* _WHAT YOU WILL DO_: Although the records contain pictures, print none of them; print exactly the lines from the one with "immediate family member." through the last line.

* _SOURCE INFORMATION_:
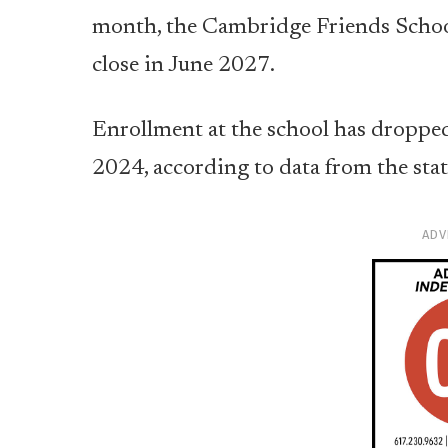
month, the Cambridge Friends School 
close in June 2027.
Enrollment at the school has dropped
2024, according to data from the sta
ADV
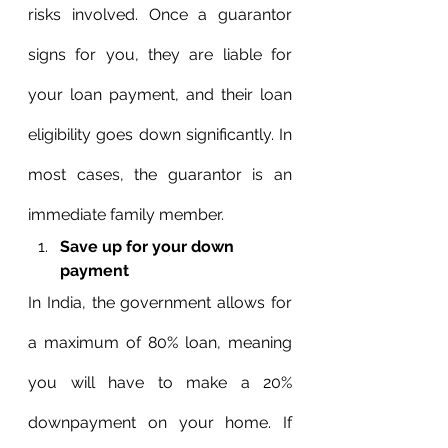
risks involved. Once a guarantor 
signs for you, they are liable for 
your loan payment, and their loan 
eligibility goes down significantly. In 
most cases, the guarantor is an 
immediate family member.
Save up for your down 
payment
In India, the government allows for  
a maximum of 80% loan, meaning 
you will have to make a 20% 
downpayment on your home. If 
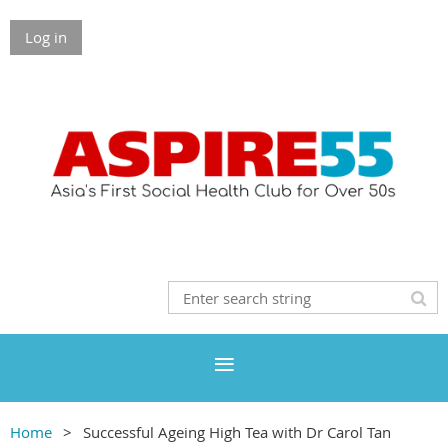
Log in
Home
Successful Ageing High Tea with Dr Carol Tan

* _TASK RESULT_:
immediate family member.
Save up for your down 
payment
In India, the government allows for  
a maximum of 80% loan, meaning 
you will have to make a 20% 
downpayment on your home. If 
Log in
Home
Successful Ageing High Tea with Dr Carol Tan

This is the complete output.